Rooftop is an excellent example of Marina Stern’s unique form of synthetic photorealism. This work owes a debt to precisionist painters from the time-period between the world wars, such as Charles Sheeler and George Ault, as well as Ralston Crawford and Edmund Lewandowski, both of whom where still working in the early 1970s when Stern painted Rooftops. Although Rooftops explores the same subject matter as many of the precisionists – the vertical sprawl of the New York City Metropolis – Stern provides us with more details and greater three-dimensionality. Stern’s verisimilitude doesn’t go as far as many of her photorealist contemporaries, like Richard Estes, however. Her editing of reality is more severe, resulting in a form of minimal photorealism that is carefully mediated. Rooftops skillfully synthesizes some of the most powerful visual vocabulary of in 20th century American Art into bright, refreshing almost super-real work of art.


About the Artist

Marina Stern was a multifaceted New York based artist. A native of Venice, Stern and her family fled in 1939 to escape Italy’s repressive racial laws. After living in England for several years, the family arrived in the United States in 1941. Stern initially made a splash in the avant-garde art world in 1964 when Time magazine reviewed a show at Amel Gallery which featured three of her audio-visual paintings. Time’s critic noted that Stern created the “cleverest noisemakers” in the show. Time dubbed this work “Talkie Pop,” a label which Stern rejected. After working in this satirical style, Stern turned to a form of minimal synthetic photorealism. Her success in this genre led to New York gallery representation by Lee Ault & Co and Forum Gallery, where she had five one-woman shows.

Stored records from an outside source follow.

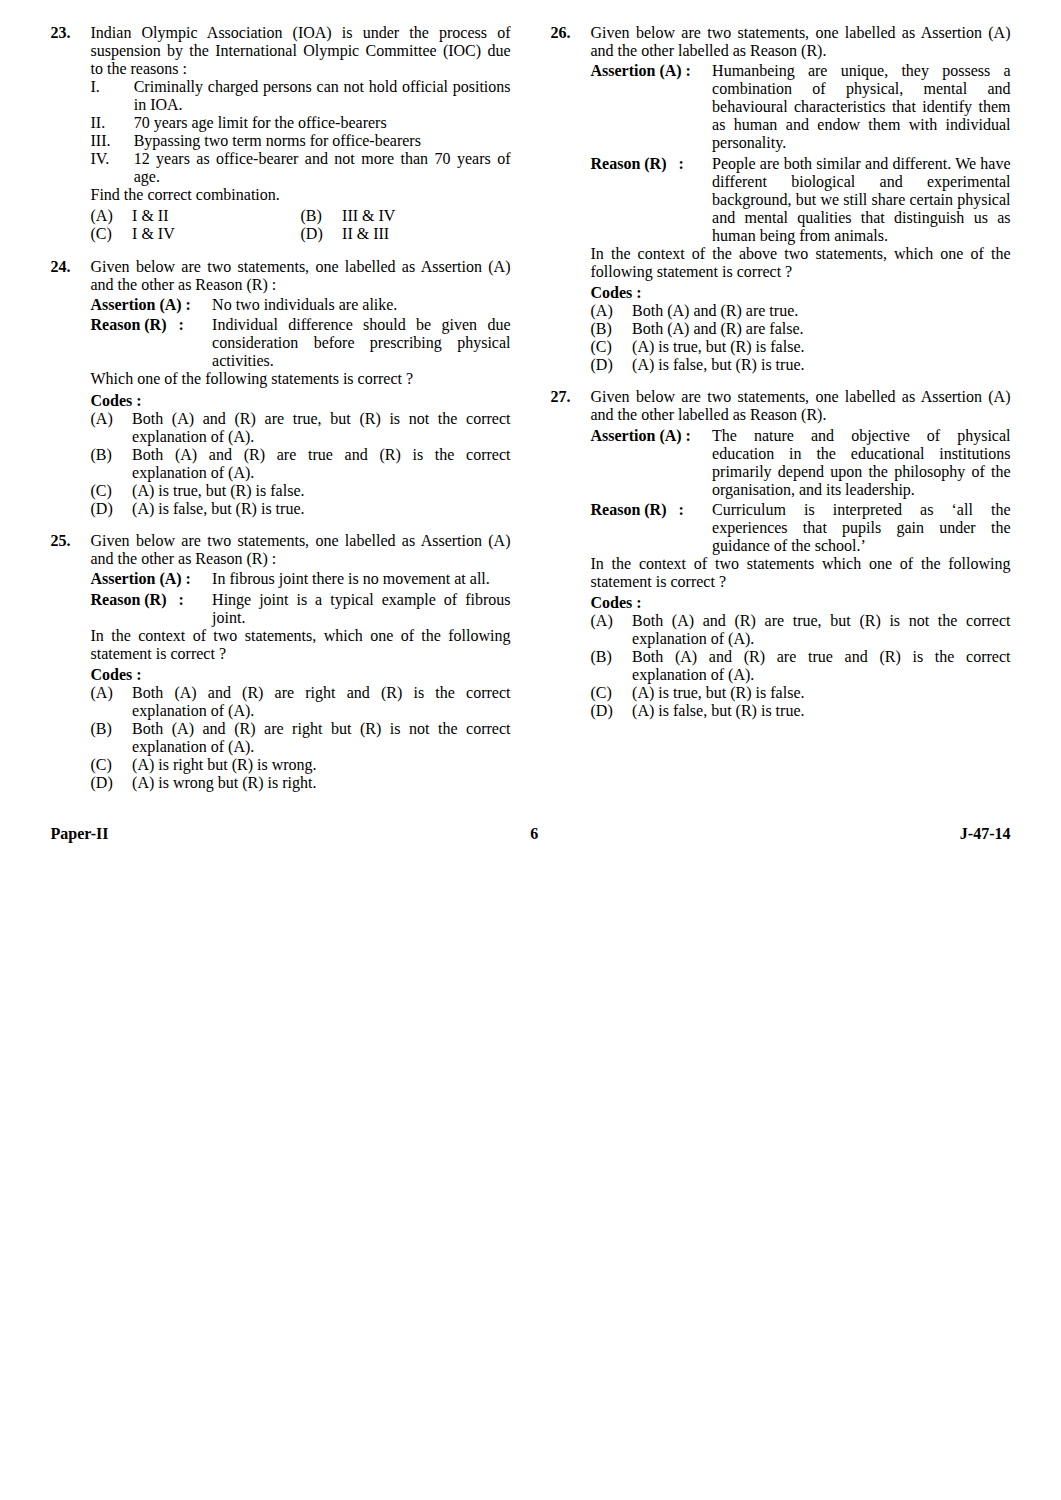23.
Indian Olympic Association (IOA) is under the process of suspension by the International Olympic Committee (IOC) due to the reasons :
I.
Criminally charged persons can not hold official positions in IOA.
II.
70 years age limit for the office-bearers
III.
Bypassing two term norms for office-bearers
IV.
12 years as office-bearer and not more than 70 years of age.
Find the correct combination.
(A) I & II
(B) III & IV
(C) I & IV
(D) II & III
24.
Given below are two statements, one labelled as Assertion (A) and the other as Reason (R) :
Assertion (A) :
No two individuals are alike.
Reason (R) :
Individual difference should be given due consideration before prescribing physical activities.
Which one of the following statements is correct ?
Codes :
(A) Both (A) and (R) are true, but (R) is not the correct explanation of (A).
(B) Both (A) and (R) are true and (R) is the correct explanation of (A).
(C)(A) is true, but (R) is false.
(D)(A) is false, but (R) is true.
25.
Given below are two statements, one labelled as Assertion (A) and the other as Reason (R) :
Assertion (A) :
In fibrous joint there is no movement at all.
Reason (R) :
Hinge joint is a typical example of fibrous joint.
In the context of two statements, which one of the following statement is correct ?
Codes :
(A) Both (A) and (R) are right and (R) is the correct explanation of (A).
(B) Both (A) and (R) are right but (R) is not the correct explanation of (A).
(C)(A) is right but (R) is wrong.
(D)(A) is wrong but (R) is right.
26.
Given below are two statements, one labelled as Assertion (A) and the other labelled as Reason (R).
Assertion (A) :
Humanbeing are unique, they possess a combination of physical, mental and behavioural characteristics that identify them as human and endow them with individual personality.
Reason (R) :
People are both similar and different. We have different biological and experimental background, but we still share certain physical and mental qualities that distinguish us as human being from animals.
In the context of the above two statements, which one of the following statement is correct ?
Codes :
(A) Both (A) and (R) are true.
(B) Both (A) and (R) are false.
(C)(A) is true, but (R) is false.
(D)(A) is false, but (R) is true.
27.
Given below are two statements, one labelled as Assertion (A) and the other labelled as Reason (R).
Assertion (A) :
The nature and objective of physical education in the educational institutions primarily depend upon the philosophy of the organisation, and its leadership.
Reason (R) :
Curriculum is interpreted as ‘all the experiences that pupils gain under the guidance of the school.’
In the context of two statements which one of the following statement is correct ?
Codes :
(A) Both (A) and (R) are true, but (R) is not the correct explanation of (A).
(B) Both (A) and (R) are true and (R) is the correct explanation of (A).
(C)(A) is true, but (R) is false.
(D)(A) is false, but (R) is true.
Paper-II
6
J-47-14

Stern also enjoyed solo exhibitions in Boston (Eleanor Rigelhaupt Gallery), Harford (Silo Gallery), Chicago and Santa Fe. Her work was included in group shows at a number of museums, including The Staten Island Museum (New York), Worcester Art Museum (Massachusetts), and the National Academy of Design (New York). Stern is represented in the permanent collections of the Museum of Modern Art (New York), Hirshhorn Museum and Sculpture Garden (Washington DC), and the National Portrait Gallery, Smithsonian Institute (Washington DC) in addition to other institutions. The Southern Alleghenies Museum of Art hosted a retrospective of four decades of Stern’s work from January 19 to April 22, 2007, entitled Perception and the Cultural Environment: The Paintings of Marina Stern.